Espera-se que a eleição reforce a dominância do partido Rússia Unida, apesar das críticas generalizadas ao processo eleitoral, que viu muitos candidatos anti-guerra impedidos de concorrer. A participação foi relatada em mais de 45%, com as autoridades afirmando que a votação ocorreu sem problemas, apesar de ciberataques.
O Kremlin provavelmente usará os resultados da eleição para reforçar as alegações de apoio público às suas ações militares na Ucrânia, mesmo com as tensões econômicas crescendo dentro da Rússia.

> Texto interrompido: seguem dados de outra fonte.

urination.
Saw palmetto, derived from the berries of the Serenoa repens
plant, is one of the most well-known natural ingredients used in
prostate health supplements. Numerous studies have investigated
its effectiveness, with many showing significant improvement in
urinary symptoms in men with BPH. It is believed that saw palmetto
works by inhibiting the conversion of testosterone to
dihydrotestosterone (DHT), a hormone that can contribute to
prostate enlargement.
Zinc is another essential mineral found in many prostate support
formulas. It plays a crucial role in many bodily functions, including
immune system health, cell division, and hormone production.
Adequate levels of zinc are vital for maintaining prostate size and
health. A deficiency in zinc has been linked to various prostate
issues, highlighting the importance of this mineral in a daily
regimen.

Analistas sugerem que a eleição pode revelar descontentamento subjacente, potencialmente beneficiando partidos de oposição permitidos, como o Partido Comunista e o Partido Novas Pessoas, que historicamente se alinharam com a Rússia Unida em questões-chave.
A retórica de Putin enfatiza a unidade nacional e a resiliência contra ameaças externas percebidas, enquadrando o conflito como uma luta existencial contra o Ocidente. Os resultados iniciais da eleição são esperados mais tarde no dia, com dados mais abrangentes disponíveis na segunda-feira.